### Text data extracted from pages
—————
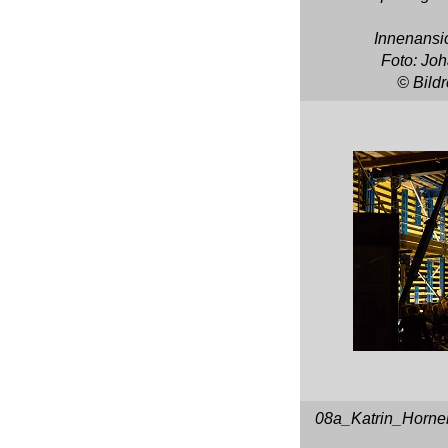
Innenansi
Foto: Jo
© Bild
08a_Katrin_Horn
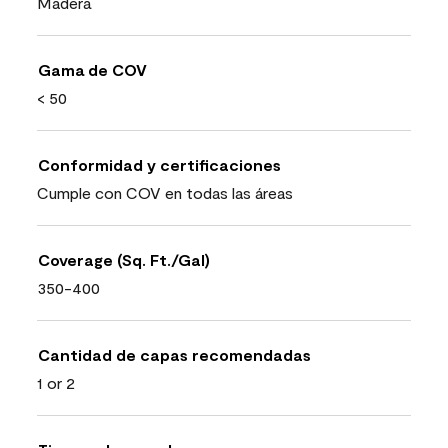
Madera
Gama de COV
< 50
Conformidad y certificaciones
Cumple con COV en todas las áreas
Coverage (Sq. Ft./Gal)
350-400
Cantidad de capas recomendadas
1 or 2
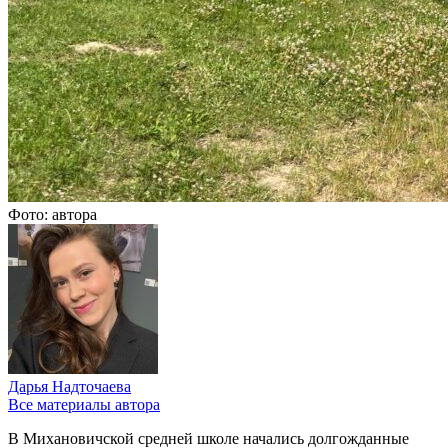
Фото: автора
Дарья Надточаева
Все материалы автора
В Михановичской средней школе начались долгожданные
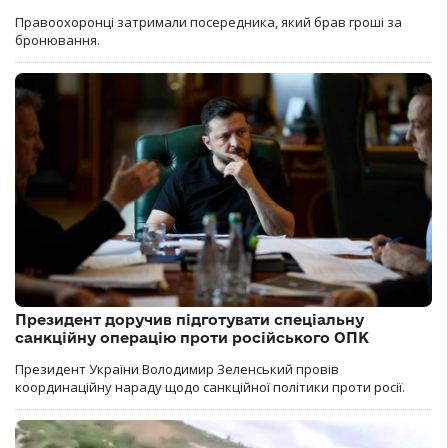
Правоохоронці затримали посередника, який брав гроші за
бронювання.
Президент доручив підготувати спеціальну
санкційну операцію проти російського ОПК
Президент України Володимир Зеленський провів
координаційну нараду щодо санкційної політики проти росії.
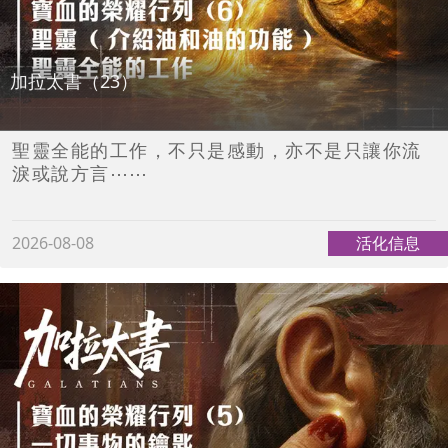
加拉太書（23）
聖靈全能的工作，不只是感動，亦不是只讓你流
淚或說方言⋯⋯
2026-08-08
活化信息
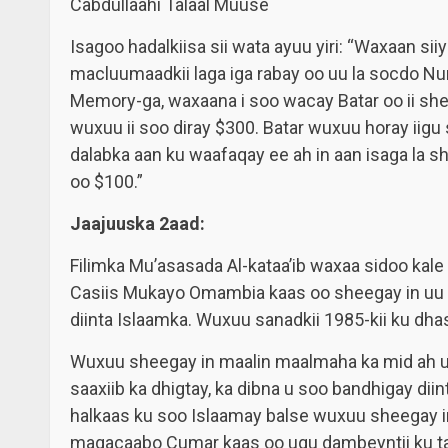
Cabdullaahi Talaal Muuse
Isagoo hadalkiisa sii wata ayuu yiri: “Waxaan s
macluumaadkii laga iga rabay oo uu la socdo Num
Memory-ga, waxaana i soo wacay Batar oo ii sheeg
wuxuu ii soo diray $300. Batar wuxuu horay iigu
dalabka aan ku waafaqay ee ah in aan isaga la sh
oo $100.”
Jaajuuska 2aad:
Filimka Mu’asasada Al-kataa’ib waxaa sidoo kal
Casiis Mukayo Omambia kaas oo sheegay in uu a
diinta Islaamka. Wuxuu sanadkii 1985-kii ku dha
Wuxuu sheegay in maalin maalmaha ka mid ah uu
saaxiib ka dhigtay, ka dibna u soo bandhigay di
halkaas ku soo Islaamay balse wuxuu sheegay i
magacaabo Cumar kaas oo ugu dambeyntii ku tash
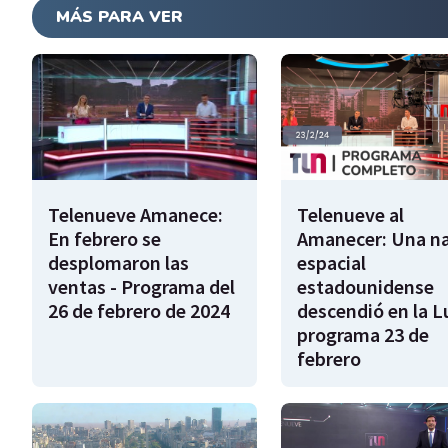
MÁS PARA VER
Telenueve Amanece:
Telenueve al
En febrero se
Amanecer: Una n
desplomaron las
espacial
ventas - Programa del
estadounidense
26 de febrero de 2024
descendió en la L
programa 23 de
febrero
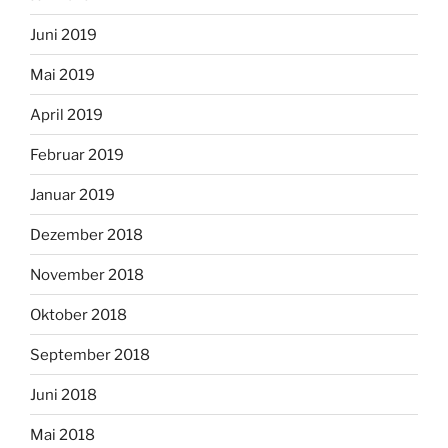
Juni 2019
Mai 2019
April 2019
Februar 2019
Januar 2019
Dezember 2018
November 2018
Oktober 2018
September 2018
Juni 2018
Mai 2018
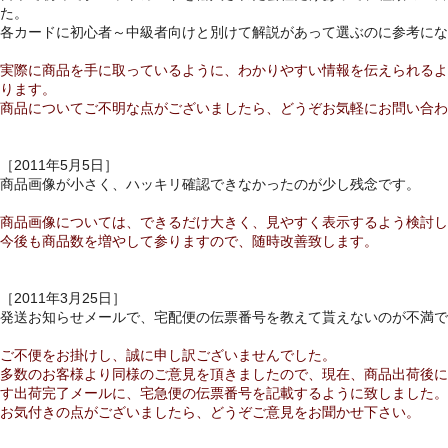
た。
各カードに初心者～中級者向けと別けて解説があって選ぶのに参考にな
実際に商品を手に取っているように、わかりやすい情報を伝えられるよ
ります。
商品についてご不明な点がございましたら、どうぞお気軽にお問い合わ
［2011年5月5日］
商品画像が小さく、ハッキリ確認できなかったのが少し残念です。
商品画像については、できるだけ大きく、見やすく表示するよう検討し
今後も商品数を増やして参りますので、随時改善致します。
［2011年3月25日］
発送お知らせメールで、宅配便の伝票番号を教えて貰えないのが不満で
ご不便をお掛けし、誠に申し訳ございませんでした。
多数のお客様より同様のご意見を頂きましたので、現在、商品出荷後に
す出荷完了メールに、宅急便の伝票番号を記載するように致しました。
お気付きの点がございましたら、どうぞご意見をお聞かせ下さい。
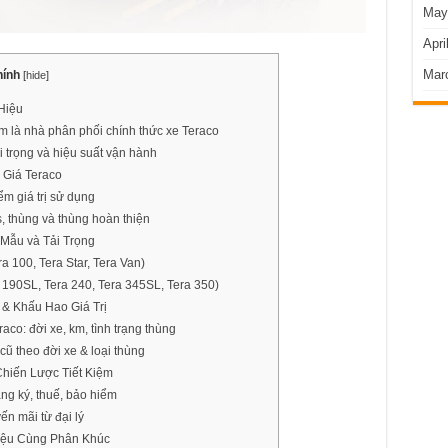
May
Apri
Mar
hính
[
hide
]
Hiệu
m là nhà phân phối chính thức xe Teraco
 trọng và hiệu suất vận hành
 Giá Teraco
ểm giá trị sử dụng
, thùng và thùng hoàn thiện
 Mẫu và Tải Trọng
a 100, Tera Star, Tera Van)
 190SL, Tera 240, Tera 345SL, Tera 350)
 & Khấu Hao Giá Trị
aco: đời xe, km, tình trạng thùng
cũ theo đời xe & loại thùng
Chiến Lược Tiết Kiệm
ăng ký, thuế, bảo hiểm
ến mãi từ đại lý
Hiệu Cùng Phân Khúc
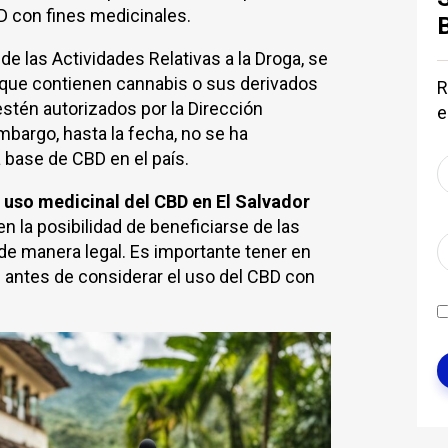
BD con fines medicinales.
e las Actividades Relativas a la Droga, se
que contienen cannabis o sus derivados
R
estén autorizados por la Dirección
e
bargo, hasta la fecha, no se ha
base de CBD en el país.
l
uso medicinal del CBD en El Salvador
n la posibilidad de beneficiarse de las
de manera legal. Es importante tener en
 antes de considerar el uso del CBD con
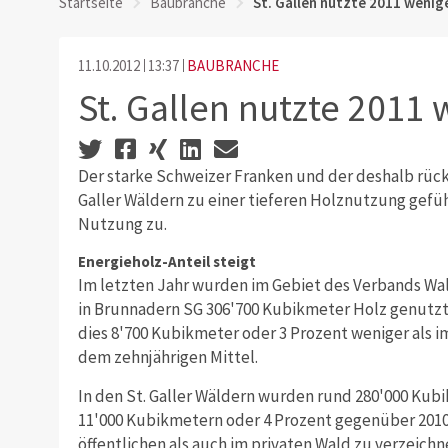
Startseite
Baubranche
St. Gallen nutzte 2011 wenig
11.10.2012
13:37
BAUBRANCHE
St. Gallen nutzte 2011 
Der starke Schweizer Franken und der deshalb rückl
Galler Wäldern zu einer tieferen Holznutzung gefüh
Nutzung zu.
Energieholz-Anteil steigt
Im letzten Jahr wurden im Gebiet des Verbands Wald
in Brunnadern SG 306'700 Kubikmeter Holz genutzt. 
dies 8'700 Kubikmeter oder 3 Prozent weniger als im
dem zehnjährigen Mittel.
In den St. Galler Wäldern wurden rund 280'000 Ku
11'000 Kubikmetern oder 4 Prozent gegenüber 201
öffentlichen als auch im privaten Wald zu verzeichne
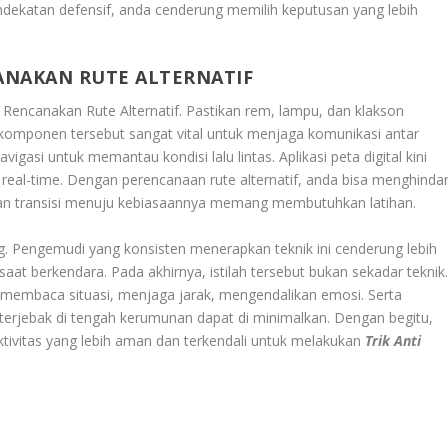
dekatan defensif, anda cenderung memilih keputusan yang lebih
ANAKAN RUTE ALTERNATIF
Rencanakan Rute Alternatif
. Pastikan rem, lampu, dan klakson
komponen tersebut sangat vital untuk menjaga komunikasi antar
gasi untuk memantau kondisi lalu lintas. Aplikasi peta digital kini
al-time. Dengan perencanaan rute alternatif, anda bisa menghindar
Dan transisi menuju kebiasaannya memang membutuhkan latihan.
 Pengemudi yang konsisten menerapkan teknik ini cenderung lebih
 saat berkendara. Pada akhirnya, istilah tersebut bukan sekadar teknik
membaca situasi, menjaga jarak, mengendalikan emosi. Serta
terjebak di tengah kerumunan dapat di minimalkan. Dengan begitu,
aktivitas yang lebih aman dan terkendali untuk melakukan
Trik Anti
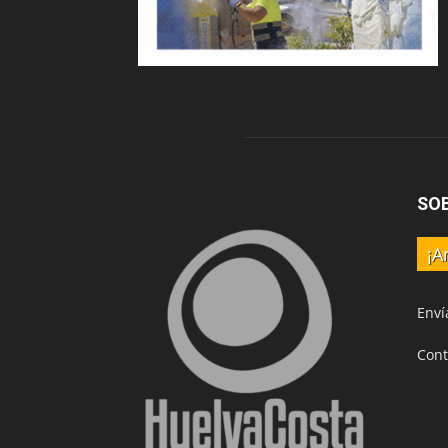
SO
¡A
Enví
Cont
—————
### Activity
Gather every line of the items above that contains the string "Wald", and reproduce each such line in full.

### Written answer
Im letzten Jahr wurden im Gebiet des Verbands Wald
öffentlichen als auch im privaten Wald zu verzeichne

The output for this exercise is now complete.